The listing that follows is to be repeated exactly.

START DATA SUPPLIED

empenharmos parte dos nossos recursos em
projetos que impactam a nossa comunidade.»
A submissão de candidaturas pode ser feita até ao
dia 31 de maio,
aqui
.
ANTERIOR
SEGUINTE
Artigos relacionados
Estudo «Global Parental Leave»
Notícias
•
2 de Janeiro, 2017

END DATA SUPPLIED

= EXPECTED ANSWER =
empenharmos parte dos nossos recursos em
projetos que impactam a nossa comunidade.»
A submissão de candidaturas pode ser feita até ao
dia 31 de maio,
aqui
.
ANTERIOR
SEGUINTE
Artigos relacionados
Estudo «Global Parental Leave»
Notícias
•
2 de Janeiro, 2017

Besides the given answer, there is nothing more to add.